El peligro de una camisa blanca


            Podría escribir un libro de aventuras lleno de historias con hombres y camisas blancas. Podría sacar una honrosa conclusión: si a la cita te llega vestido así, estás perdida. Y podría dar datos, pero no voy a hacerlo. No me gusta presumir. Y la discreción es la condición indispensable del riesgo en el amor. Todo se llama amor, aunque amor no sea. 

         En una ocasión, en una historia, comenzaba el otoño, era ese tiempo indeciso de finales de septiembre y primeros de octubre. Esa es una fecha dudosa, difícil. Las cosas que dejaste pendientes con el verano, surgen todas ahora y exigen su cumplimiento.

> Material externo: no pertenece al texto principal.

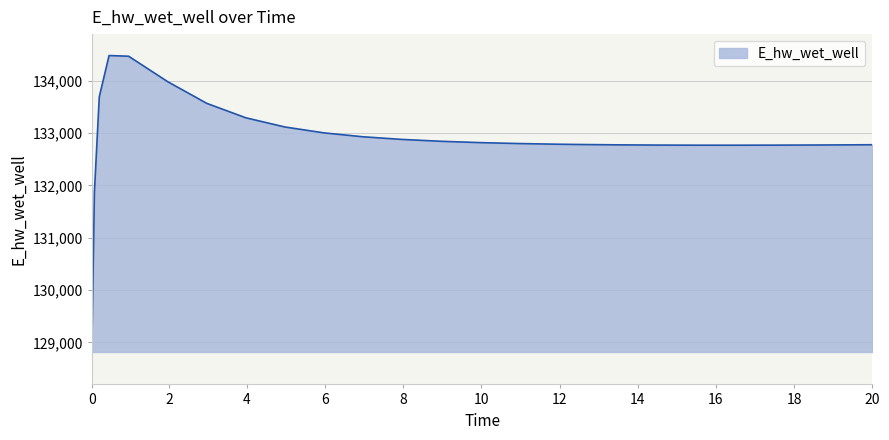

What is the minimum value shown in the chart?

129015.6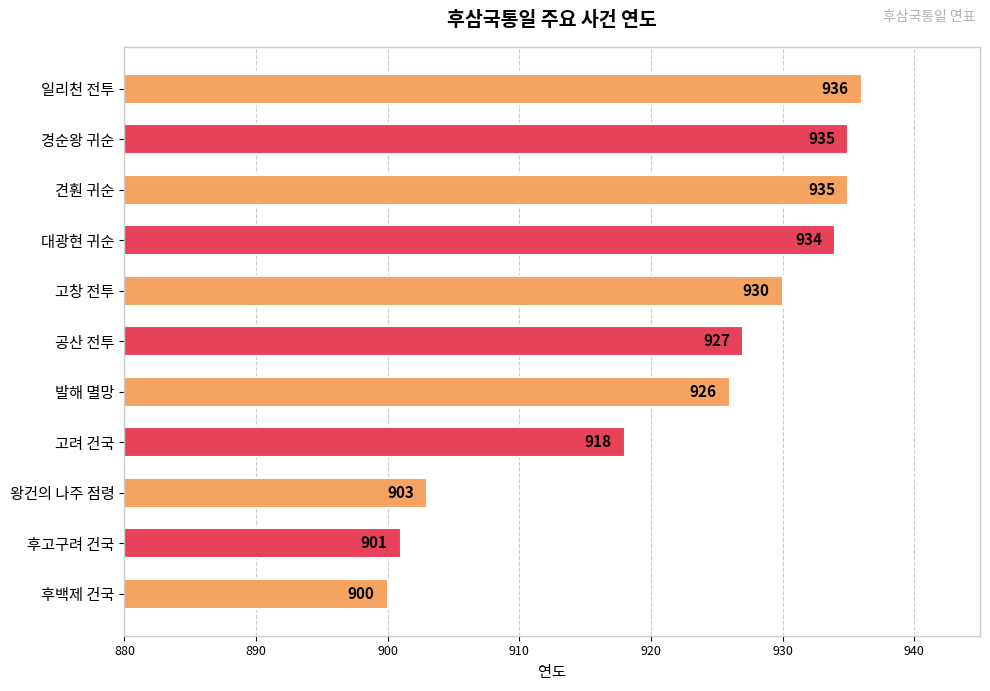

What is the sum of the values at 후고구려 건국 and 발해 멸망?

1827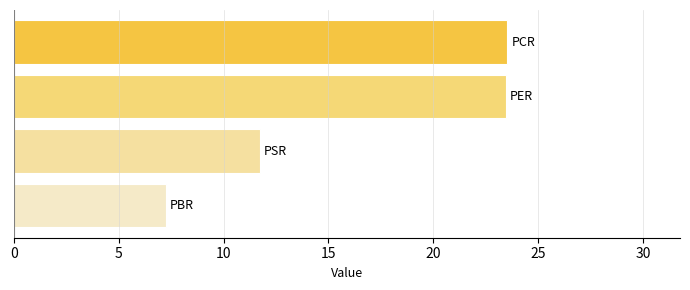

What is the sum of all values?

65.9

Y hay una reminiscencia, un recuerdo fijado en tu mirada, de días largos y dorados que no te dejan pasar página. Por eso una aventura en esta fecha tiene un misterio doble. ¿Llegará hasta navidad? ¿Seremos capaces de construir una rutina que no nos agote? ¿Soportaré tanta tormenta sin remedio? Pues las aventuras, cuando de verdad son tales, tienen la condición de la brevedad y la característica de lo volcánico. Un romance huracanado diría en la Costa Azul alguien a Max de Winter. Y él sabría que es verdad aunque menos. 

           Aquella primera cita fue icónica, podría haber servido para un cartel de una película. La ciudad renacía y allí, en aquel espacio de hermosura ilimitada, el atardecer estaba llenando de una brisa casi ultramarina las mesas de la cafetería y las flores de los parterres. Qué deliciosa visión fue esa llegada...
Si alguien quiere desarmarte solo tiene que acudir a esa cita, clandestina doblemente, inesperada, deseada y brutal, vestido con un vaquero viejo y una camisa blanca. Mostrando sus incorregibles ojos verdes y un tintineo de llaves en la mano. Paso ligero como si  fuera a grabar una escena de una película de John Ford y este gritara: a ver si sabes andar como Henry Fonda. Eso es el cine. 

             Y el cabello. El pelo mojado y peinado hacia atrás, revuelto con cuidadosa atención, largo pero no demasiado. Ese aire cosmopolita y también cercano. Amigable aunque con engañosa sonrisa. Libre aparentemente. Humano. Pero fiero. Imposible olvidar aquella estampa. Ni todas las veces que se repitió de forma parecida. Ni el  preámbulo ni las horas. Ni el tiempo que vivimos una historia condenada al fracaso y, por esa razón misma, llena de luces prestas a apagarse. Duró lo que duró. Nada puede durar eternamente. Temblorosa visión del hombre que se acerca y te desvives. Y te desviste, sabes. Pero pervive.